A Systems-Level Hypothesis for How Innate Immune System Dysregulation May Cause Alzheimer’s Dementia, and How We May be Able to Prevent It

We are investigating the early-stage etiology of sporadic Alzheimer's Dementia (AD), for which 420+ clinical trials by Pharma have failed over the past 15 years to produce any effective drug. What causes the accumulation of Aβ peptide-rich fibrils and plaques in an aging brain? What is Aβ's physiological function? We focus on Aβ's interactions with the human cathelicidin peptide, LL-37, an antibacterial and antiviral innate immune system effector and modulator that is ubiquitous in human tissues and expressed by myriad cell types, yet unique in the human proteome. Recently, evidence has built that chronic Herpesvirus or P. gingivalis infections of human brain tissue may precipitate many cases of sporadic dementia labeled as Alzheimer’s Disease.

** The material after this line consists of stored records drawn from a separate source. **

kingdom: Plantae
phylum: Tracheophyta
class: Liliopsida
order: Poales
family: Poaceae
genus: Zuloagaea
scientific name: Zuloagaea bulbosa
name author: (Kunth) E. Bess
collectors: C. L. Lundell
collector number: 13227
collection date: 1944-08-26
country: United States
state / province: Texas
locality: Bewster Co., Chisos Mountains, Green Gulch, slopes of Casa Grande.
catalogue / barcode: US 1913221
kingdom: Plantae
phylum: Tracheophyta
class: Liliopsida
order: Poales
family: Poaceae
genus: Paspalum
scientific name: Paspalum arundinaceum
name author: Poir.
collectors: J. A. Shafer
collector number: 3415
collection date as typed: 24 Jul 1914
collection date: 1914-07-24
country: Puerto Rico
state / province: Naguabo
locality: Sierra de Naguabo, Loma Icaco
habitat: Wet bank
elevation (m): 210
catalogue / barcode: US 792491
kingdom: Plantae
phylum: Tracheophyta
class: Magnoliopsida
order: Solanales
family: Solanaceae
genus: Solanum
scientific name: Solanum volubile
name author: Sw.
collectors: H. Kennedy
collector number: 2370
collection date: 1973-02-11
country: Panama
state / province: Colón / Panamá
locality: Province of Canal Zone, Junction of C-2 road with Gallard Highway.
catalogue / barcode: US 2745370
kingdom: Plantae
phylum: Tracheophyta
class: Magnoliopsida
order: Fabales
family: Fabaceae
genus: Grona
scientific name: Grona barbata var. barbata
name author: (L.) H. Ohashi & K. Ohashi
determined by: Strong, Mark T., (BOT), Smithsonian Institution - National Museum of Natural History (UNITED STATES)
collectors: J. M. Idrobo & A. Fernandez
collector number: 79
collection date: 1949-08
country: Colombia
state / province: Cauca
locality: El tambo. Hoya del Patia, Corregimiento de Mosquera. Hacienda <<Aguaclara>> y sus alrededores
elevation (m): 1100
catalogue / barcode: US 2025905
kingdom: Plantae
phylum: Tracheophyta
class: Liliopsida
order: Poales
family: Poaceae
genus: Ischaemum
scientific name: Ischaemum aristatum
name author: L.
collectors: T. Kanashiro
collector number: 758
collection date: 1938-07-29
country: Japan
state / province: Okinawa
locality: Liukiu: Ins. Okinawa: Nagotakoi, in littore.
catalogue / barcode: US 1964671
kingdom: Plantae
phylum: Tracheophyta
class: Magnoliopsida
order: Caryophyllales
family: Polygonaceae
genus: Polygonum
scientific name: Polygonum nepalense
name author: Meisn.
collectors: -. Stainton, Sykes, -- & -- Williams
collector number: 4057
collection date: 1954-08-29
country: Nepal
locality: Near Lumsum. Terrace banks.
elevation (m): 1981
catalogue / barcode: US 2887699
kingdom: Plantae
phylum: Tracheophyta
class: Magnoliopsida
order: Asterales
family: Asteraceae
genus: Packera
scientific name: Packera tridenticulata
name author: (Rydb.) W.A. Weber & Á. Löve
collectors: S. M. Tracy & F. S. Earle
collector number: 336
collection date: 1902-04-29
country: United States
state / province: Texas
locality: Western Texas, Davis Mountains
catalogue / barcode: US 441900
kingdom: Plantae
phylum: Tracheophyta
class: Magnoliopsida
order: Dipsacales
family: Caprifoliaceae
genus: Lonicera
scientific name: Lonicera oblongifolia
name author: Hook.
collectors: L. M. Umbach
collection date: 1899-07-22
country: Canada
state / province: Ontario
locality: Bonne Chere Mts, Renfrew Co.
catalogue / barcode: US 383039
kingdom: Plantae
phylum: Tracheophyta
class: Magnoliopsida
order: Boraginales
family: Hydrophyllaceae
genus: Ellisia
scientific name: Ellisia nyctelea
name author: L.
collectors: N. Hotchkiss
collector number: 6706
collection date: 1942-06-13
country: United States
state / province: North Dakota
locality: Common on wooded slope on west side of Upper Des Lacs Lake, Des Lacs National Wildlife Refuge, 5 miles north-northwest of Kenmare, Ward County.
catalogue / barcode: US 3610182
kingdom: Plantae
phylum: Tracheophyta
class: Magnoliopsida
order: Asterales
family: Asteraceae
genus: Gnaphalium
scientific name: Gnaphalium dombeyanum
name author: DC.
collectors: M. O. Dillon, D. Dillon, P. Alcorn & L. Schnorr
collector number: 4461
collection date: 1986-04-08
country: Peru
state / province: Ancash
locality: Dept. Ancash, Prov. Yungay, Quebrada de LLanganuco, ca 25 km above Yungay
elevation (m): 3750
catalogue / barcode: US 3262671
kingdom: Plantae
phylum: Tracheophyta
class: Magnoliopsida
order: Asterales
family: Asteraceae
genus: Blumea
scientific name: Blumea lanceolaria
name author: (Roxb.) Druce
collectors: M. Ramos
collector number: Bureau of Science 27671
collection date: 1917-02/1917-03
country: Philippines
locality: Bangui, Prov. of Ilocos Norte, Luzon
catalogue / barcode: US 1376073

We present experimental evidence and discuss our developing hypothesis that the antiviral and antibacterial peptide LL-37, which can be chronically underexpressed in humans based on dietary and lifestyle factors or degraded by P. gingivalis virulence factors, is a natural binding partner of Aβ that inhibits formation of AD fibrils and plaques, such that LL-37 and Aβ have a toxin/antitoxin relationship. We demonstrate sequence-specific binding between LL-37 and Aβ by Transmission Electron Microscopy (TEM), Surface Plasmon Resonance Imaging (SPRi), circular dichroism (CD) spectroscopy, analytical ultracentrifugation (AUC) and Small-Angle X-Ray Scattering (SAXS). TEM shows that LL-37 inhibits the fibrillization of Aβ, especially the formation of long, straight fibrils characteristic of AD, while CD spectroscopy reveals that LL-37 binding prevents Aβ from adopting β-type secondary structure. AUC and SAXS show that LL-37 and Aβ form a unique, monodisperse, 1:1 molecular complex. Cell culture studies with primary human microglia and neuronal cells indicates that these two peptides, once they bind and form a complex, then neutralize each other’s effects on the cells. Finally, studies in 5XFAD and wildtype transgenic mice, as well as the fruit fly Drosophila Melanogaster, support these findings. We discuss what all of this means in the context of the prevention and treatment of Alzheimer’s dementia, and suggest several approaches that could be taken, in light of these results, to efficiently prevent (and possibly treat) AD.